Le Conseil constitutionnel a rendu, le 30 décembre 1996, une décision fondamentale relative à la loi de finances pour l’année 1997. Plusieurs membres du Parlement ont contesté la conformité de nombreuses dispositions de ce texte législatif au bloc de constitutionnalité. Les requérants invoquaient principalement une rupture d’égalité devant l’impôt concernant le plafonnement de certains avantages liés à la situation de famille. Ils critiquaient également l’existence de cavaliers budgétaires et la méconnaissance alléguée du principe de sincérité au regard de l’équilibre financier. Le juge constitutionnel devait déterminer si le législateur peut différencier le bénéfice d’une réduction d’impôt entre des contribuables isolés. Il devait aussi se prononcer sur la nature budgétaire de diverses mesures sociales et économiques intégrées dans le texte financier. Le Conseil décide que « le législateur a méconnu le principe de l’égalité devant l’impôt » en traitant différemment les veufs et les célibataires. L’analyse portera sur l’affirmation du principe d’égalité fiscale avant d’examiner le contrôle de la régularité des dispositions de la loi.
I. L’affirmation du principe d’égalité devant les charges publiques
A. La censure d’une distinction injustifiée entre contribuables isolés
Le Conseil constitutionnel rappelle que le législateur peut différencier l’octroi d’avantages fiscaux sous réserve de critères objectifs et rationnels. L’article 2 de la loi limitait le plafond de la réduction d’impôt pour les seuls contribuables célibataires et divorcés. Les juges soulignent qu’au « regard de la demi-part supplémentaire qui leur est accordée », les veufs et célibataires sont dans une situation identique. L’avantage fiscal repose sur l’isolement du contribuable et la reconnaissance de ses charges antérieures de famille pour l’ensemble des catégories. En limitant l’abaissement du plafond aux seuls divorcés et célibataires, le législateur institue une différence de traitement dépourvue de justification. Cette mesure contrevient ainsi directement au principe constitutionnel d’égalité devant l’impôt tel qu’interprété par la jurisprudence du Conseil.

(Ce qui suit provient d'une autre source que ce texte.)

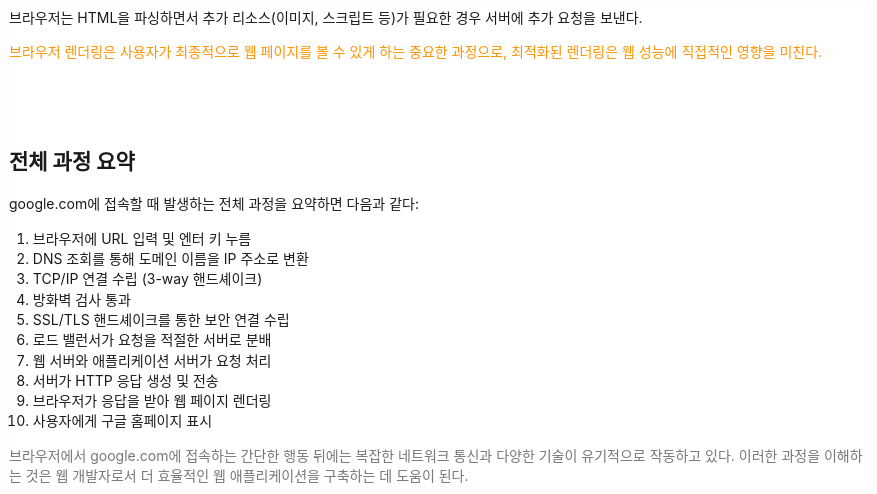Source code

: 브라우저는 HTML을 파싱하면서 추가 리소스(이미지, 스크립트 등)가 필요한 경우 서버에 추가 요청을 보낸다.

<span style="color:#ff9300">브라우저 렌더링은 사용자가 최종적으로 웹 페이지를 볼 수 있게 하는 중요한 과정으로, 최적화된 렌더링은 웹 성능에 직접적인 영향을 미친다.</span>

<br>

<br>

## 전체 과정 요약

google.com에 접속할 때 발생하는 전체 과정을 요약하면 다음과 같다:

1. 브라우저에 URL 입력 및 엔터 키 누름
2. DNS 조회를 통해 도메인 이름을 IP 주소로 변환
3. TCP/IP 연결 수립 (3-way 핸드셰이크)
4. 방화벽 검사 통과
5. SSL/TLS 핸드셰이크를 통한 보안 연결 수립
6. 로드 밸런서가 요청을 적절한 서버로 분배
7. 웹 서버와 애플리케이션 서버가 요청 처리
8. 서버가 HTTP 응답 생성 및 전송
9. 브라우저가 응답을 받아 웹 페이지 렌더링
10. 사용자에게 구글 홈페이지 표시

<span style="color:#777777">브라우저에서 google.com에 접속하는 간단한 행동 뒤에는 복잡한 네트워크 통신과 다양한 기술이 유기적으로 작동하고 있다. 이러한 과정을 이해하는 것은 웹 개발자로서 더 효율적인 웹 애플리케이션을 구축하는 데 도움이 된다.</span>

B. La reconnaissance de la validité des mesures d’alignement fiscal
La décision valide en revanche l’extension du plafonnement de l’abattement de 20 % à certains revenus non salariaux pour assurer la transparence fiscale. Le législateur a entendu aligner la situation des artisans et professionnels libéraux sur celle des salariés bénéficiant déjà de cette règle. Cette mesure vise à prendre en compte la connaissance croissante par l’administration fiscale des revenus réels de ces catégories de contribuables. Le Conseil estime qu’en « appliquant les mêmes règles à des contribuables placés dans des situations analogues, le législateur n’a pas méconnu » la Constitution. Cette solution confirme la faculté pour le pouvoir législatif de réduire les disparités de traitement entre les différentes sources de revenus. L’appréciation des critères de transparence relève du pouvoir discrétionnaire du législateur dès lors qu’elle repose sur des éléments objectifs.
II. Le contrôle de la régularité des dispositions de la loi de finances
A. L’écartement des griefs relatifs à la sincérité et à la confiance légitime
Les requérants contestaient le prélèvement exceptionnel sur les organismes de formation en invoquant une spoliation et une atteinte à la liberté contractuelle. Le juge constitutionnel rejette ces arguments en observant que la contribution ne porte pas atteinte au système de financement global. Il précise de manière fondamentale qu’aucune « norme constitutionnelle ne garantit par ailleurs un principe dit ‘de confiance légitime’ » dans l’ordre juridique français. La décision écarte également le grief relatif à l’absence de sincérité budgétaire concernant la contribution forfaitaire d’une grande entreprise publique. Les sommes versées au budget de l’État concourent aux conditions générales de l’équilibre sans devoir être affectées à une dépense particulière. La sincérité budgétaire s’apprécie au regard de l’absence d’intention de fausser les grandes lignes de l’équilibre financier de la loi.
B. Le rejet de la qualification de cavalier budgétaire pour les mesures sociales
Le Conseil constitutionnel examine la recevabilité de nombreux articles critiqués comme étant étrangers au domaine exclusif des lois de finances. Les dispositions relatives à la revalorisation des retraites agricoles ou à l’aide aux chômeurs présentent une incidence financière directe sur l’État. Le juge considère que ces mesures sociales traduisent des économies ou des charges nouvelles affectant l’équilibre défini par l’ordonnance organique. Les articles contestés sont ainsi « au nombre des dispositions qui peuvent figurer dans une loi de finances » grâce à leur impact comptable. Cette interprétation permet l’insertion de réformes structurelles dès lors qu’elles modifient substantiellement les flux financiers pesant sur les comptes publics. La délimitation du domaine des lois de finances reste donc étroitement liée à la réalité des conséquences pécuniaires pour le budget national.